Zur Bewertung des gesundheitlichen Risikos einer Schadstoffbelastung des Körpers leitet
die Human-Biomonitoring-Kommission (HBM-Kommission) am Umweltbundesamt (UBA) seit
fast 30 Jahren Human-Biomonitoring-Werte ab (HBM-I- und HBM-II-Werte). Voraussetzung
für die Ableitung von HBM-Werten ist, dass es für den betrachteten Stoff eine Dosis
gibt, die so niedrig ist, dass bei einer Unterschreitung keine Gesundheitsgefahr mehr
zu befürchten ist. Für bestimmte krebserregende Stoffe, nämlich solche für die keine
Wirkungsschwelle existiert, können keine HBM-Werte abgeleitet werden. Die Höhe der
Exposition gegenüber diesen Stoffen in Bevölkerungsstudien oder in der Umweltmedizin
konnte daher bisher lediglich im Vergleich zu vorhandenen Referenzwerten eingeordnet
werden. Gleichwohl ist es wichtig, Human-Biomonitoring-Daten gerade für solche besonders
besorgniserregenden Stoffe gesundheitlich bewerten zu können.
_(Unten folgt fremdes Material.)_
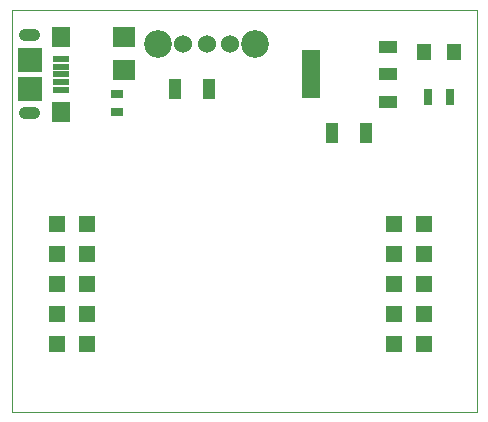
<source format=gts>
G75*
%MOIN*%
%OFA0B0*%
%FSLAX25Y25*%
%IPPOS*%
%LPD*%
%AMOC8*
5,1,8,0,0,1.08239X$1,22.5*
%
%ADD10C,0.00000*%
%ADD11R,0.05715X0.05715*%
%ADD12R,0.05715X0.01975*%
%ADD13R,0.05912X0.06699*%
%ADD14R,0.07880X0.07880*%
%ADD15C,0.03943*%
%ADD16R,0.06306X0.16148*%
%ADD17R,0.06306X0.04337*%
%ADD18R,0.07487X0.06699*%
%ADD19C,0.06000*%
%ADD20C,0.09258*%
%ADD21R,0.03943X0.02762*%
%ADD22R,0.04731X0.05321*%
%ADD23R,0.03156X0.05518*%
%ADD24R,0.03943X0.06699*%
D10*
X0001500Y0001500D02*
X0001500Y0135500D01*
X0156500Y0135500D01*
X0156500Y0001500D01*
X0001500Y0001500D01*
D11*
X0016500Y0024000D03*
X0026500Y0024000D03*
X0026500Y0034000D03*
X0016500Y0034000D03*
X0016500Y0044000D03*
X0026500Y0044000D03*
X0026500Y0054000D03*
X0016500Y0054000D03*
X0016500Y0064000D03*
X0026500Y0064000D03*
X0129000Y0064000D03*
X0139000Y0064000D03*
X0139000Y0054000D03*
X0129000Y0054000D03*
X0129000Y0044000D03*
X0139000Y0044000D03*
X0139000Y0034000D03*
X0129000Y0034000D03*
X0129000Y0024000D03*
X0139000Y0024000D03*
D12*
X0018000Y0108882D03*
X0018000Y0111441D03*
X0018000Y0114000D03*
X0018000Y0116559D03*
X0018000Y0119118D03*
D13*
X0018000Y0126598D03*
X0018000Y0101402D03*
D14*
X0007469Y0109276D03*
X0007469Y0118724D03*
D15*
X0008866Y0126992D02*
X0008866Y0126992D01*
X0006110Y0126992D01*
X0006110Y0126992D01*
X0008866Y0126992D01*
X0008866Y0101008D02*
X0008866Y0101008D01*
X0006110Y0101008D01*
X0006110Y0101008D01*
X0008866Y0101008D01*
D16*
X0101205Y0114000D03*
D17*
X0126795Y0114000D03*
X0126795Y0123055D03*
X0126795Y0104945D03*
D18*
X0039000Y0115488D03*
X0039000Y0126512D03*
D19*
X0058600Y0124000D03*
X0066500Y0124000D03*
X0074400Y0124000D03*
D20*
X0082650Y0124000D03*
X0050350Y0124000D03*
D21*
X0036500Y0107453D03*
X0036500Y0101547D03*
D22*
X0139079Y0121500D03*
X0148921Y0121500D03*
D23*
X0147740Y0106500D03*
X0140260Y0106500D03*
D24*
X0119709Y0094500D03*
X0108291Y0094500D03*
X0067209Y0109000D03*
X0055791Y0109000D03*
M02*

</source>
Daher hat die HBM-Kommission zur Bewertung krebserzeugender Stoffe, insbesondere solcher
ohne gesicherte Wirkungsschwelle, nun ein ergänzendes Konzept erarbeitet, das mit
seinem risikobasierten Ansatz entscheidend über das rein deskriptiv-statistische Referenzwertkonzept
hinausgeht. Statt eines HBM-Wertes wird ein Dosis-Deskriptor der inneren Belastung
berechnet, mit dem für eine beliebige Konzentration des Karzinogens im Blut oder Urin
das zusätzliche Lebenszeitkrebsrisiko als Voraussetzung für die Bewertung der Körperlast
berechnet werden kann.
Zunächst ist es erforderlich, den Wirkmechanismus der Krebsentstehung zu ermitteln.
Das Fehlen einer Wirkungsschwelle wird z.B. in der Regel für genotoxische Karzinogene
angenommen. Auf Basis quantitativer Dosis-Deskriptoren der äußeren Exposition (z.B.
Unit Risk, Oral Slope Factor), Kenntnissen des Stoffwechsels und substanzspezifischer
Biomarker im Menschen wird der Dosis-Deskriptor der inneren Belastung für den jeweiligen
Stoff ermittelt. Mithilfe dieses Dosis-Deskriptors können schließlich zusätzliche
Lebenszeitrisiken für bestimmte Stoffkonzentrationen oder umgekehrt ermitteln werden.
Das Konzept mit seinen Voraussetzungen und Unsicherheiten wird am Beispiel von Benzol
erläutert.
Die berechneten Lebenszeitkrebsrisiken können zur Begründung und Priorisierung von
Risikomanagementmaßnahmen herangezogen werden. A priori-Vorgaben, z.B. in Form bestimmter
Leitwerte, liefert das hier beschriebene Vorgehen jedoch bewusst nicht, um den wissenschaftlichen
Teil der toxikologischen Risikoabschätzung von dem der Risikobewertung als Teil des
Risikomanagements abzugrenzen. Der Grundsatz des Risikomanagements, die Belastung
durch genotoxische Karzinogene so weit zu minimieren, wie dies möglich ist (ALARA-Prinzip),
hat davon unabhängig weiterhin Bestand
Die vorgestellten konzeptionellen Überlegungen sollen hinsichtlich ihrer Umsetzbarkeit
in einer Validierungsphase für ausgewählte Modellsubstanzen überprüft werden. Nach
Erprobung und Evaluation wird zu entscheiden sein, ob das vorgestellte Konzept tragfähig
oder ggf. durch Modifikation zu verbessern ist.